La Germania depressa cerca il rilancio con la Nazionale
Quanta differenza con il 2006 quando un Paese ospitale e in crescita economica ospitò il Mondiale (che noi gli rovinammo). Adesso la Germania langue e solo il 4% dei tedeschi ha fiducia in un buon risultato
Quando andai a trovare Joachim Fest, alla vigilia dell’introduzione dell’euro, il grande storico tedesco mi spiegò perché l’addio al marco fosse così doloroso per i suoi connazionali: «Vede, il marco insieme al calcio è parte dell’identità nazionale della nuova Germania, che ha avuto tre padri fondatori: Konrad Adenauer, Ludwig Erhard e Fritz Walter». Ebbi un attimo di smarrimento: i primi due li conoscevo, il terzo nome non mi diceva nulla. Con un sorriso paziente, Fest mi disse che era il mitico capitano della Nazionale che vinse i Mondiali del 1954 a Berna: «Fu la prima volta che dopo il nazismo, i tedeschi poterono dire “Wir sind wieder Wer”, siamo di nuovo qualcuno».
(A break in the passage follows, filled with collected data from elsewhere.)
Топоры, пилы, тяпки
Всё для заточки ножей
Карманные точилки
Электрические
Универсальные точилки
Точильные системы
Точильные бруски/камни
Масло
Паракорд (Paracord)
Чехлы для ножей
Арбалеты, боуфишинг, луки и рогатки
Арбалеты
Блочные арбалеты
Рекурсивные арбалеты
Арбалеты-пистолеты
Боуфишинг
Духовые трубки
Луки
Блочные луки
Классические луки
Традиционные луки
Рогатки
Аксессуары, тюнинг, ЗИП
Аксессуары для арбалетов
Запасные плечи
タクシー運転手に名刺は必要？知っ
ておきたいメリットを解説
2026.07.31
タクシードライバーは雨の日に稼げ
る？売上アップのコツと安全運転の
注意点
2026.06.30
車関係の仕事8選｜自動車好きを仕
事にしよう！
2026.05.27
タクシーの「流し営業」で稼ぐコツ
Quanta differenza dal 2006
I campionati europei iniziati ieri rinnovano la storia d’amore di un intero Paese con il «beautiful game», esperienza totale, portatrice d’identità e coesione sociale. Quasi 25 mila club, 7 milioni di associati, cioè l’8% della popolazione tedesca, il calcio in Germania è espressione dell’Heimat, la piccola patria, spazio apolitico e familiare, culla della cultura popolare.
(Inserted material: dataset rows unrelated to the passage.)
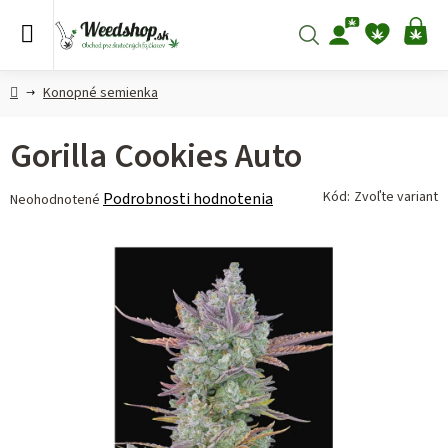
Prejsť
na
Hľadať
NÁ
obsah
KO
Domov
Konopné semienka
Gorilla Cookies Auto
Priemerné
Kód:
Zvoľte variant
Podrobnosti hodnotenia
Neohodnotené
hodnotenie
produktu
je
0,0
z 5
hviezdičiek.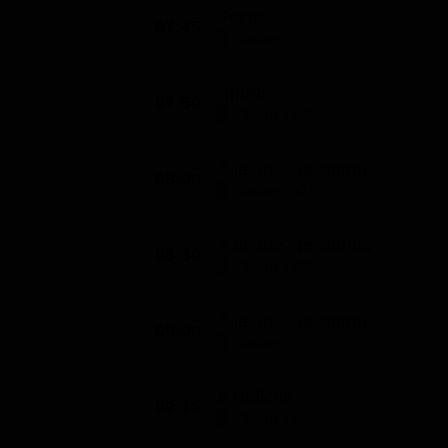
Focus
07:45
Notizie (5')
Sports
07:50
Notizie (10')
A la une : le journal
08:00
Notizie (30')
A la une : le journal
08:30
Notizie (30')
A la une : le journal
09:00
Notizie (15')
a l'affiche
09:15
Notizie (15')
Perfino nell’era dei nuovi padroni supermiliardari, che comprano e vendono squadre in Paesi che non conoscono e non capiscono, solo in nome delle plusvalenze, la Germania è un’altra cosa: qui, infatti, la regola del 50+1% impedisce ancora che un paperone o un fondo possano acquistare la maggioranza di un club tedesco, bene collettivo che per legge deve rimanere nelle mani dei tifosi. Sognano un’altra «favola estiva» come quella del 2006, i tedeschi, quando noi gli rovinammo la festa nella magica notte di Dortmund, ma in compenso offrirono al mondo il volto amico di un Paese aperto e ospitale.
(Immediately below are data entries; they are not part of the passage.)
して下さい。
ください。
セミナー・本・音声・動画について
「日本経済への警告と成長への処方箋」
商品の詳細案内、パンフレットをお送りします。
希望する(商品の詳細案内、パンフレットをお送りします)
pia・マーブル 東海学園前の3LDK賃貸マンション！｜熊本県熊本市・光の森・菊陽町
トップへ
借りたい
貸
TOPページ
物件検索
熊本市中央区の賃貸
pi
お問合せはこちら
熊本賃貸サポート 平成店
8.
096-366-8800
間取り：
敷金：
Quanta differenza da allora, quando la Germania, guidata da Angela Merkel, prima tifosa della Mannschaft, iniziava il quindicennio della «crescita insolente», del sistema economico capace di resistere a ogni choc, mentre il resto d’Europa sprofondava nella crisi finanziaria. Certo, c’era il «piccolo segreto sporco» e noto a tutti delle tre esternalizzazioni: il gas russo a buon mercato, il mercato cinese dove esportare e la difesa a carico degli americani. Ma la Germania guardava con fiducia al futuro.
La Germania ci crede poco
Oggi, il Paese langue, segnato da decrescita, invecchiamento, erosione delle industrie tradizionali, inflazione, assenza ottimismo imprenditoriale. Le elezioni europee certificano una Germania lacerata tra Est e Ovest a 34 anni dalla riunificazione, con le regioni dell’ex Ddr dominate dall’estrema destra xenofoba e ultranazionalista. Le deludenti imprese della Nazionale dopo la vittoria ai Mondiali del 2014 sembrano aver rispecchiato e accompagnato questo declino. Nonostante le buone prestazioni degli ultimi mesi, sotto la guida di Julian Nagelsmann, solo il 4% dei tedeschi scommette su una vittoria agli Europei. L’unico forse a crederci veramente è Olaf Scholz, ma è la speranza della disperazione di un cancelliere che ha toccato il fondo della popolarità e spera in un improbabile rilancio. Perché nel calcio come in politica, la sorpresa può sempre accadere. Tanto più in Germania.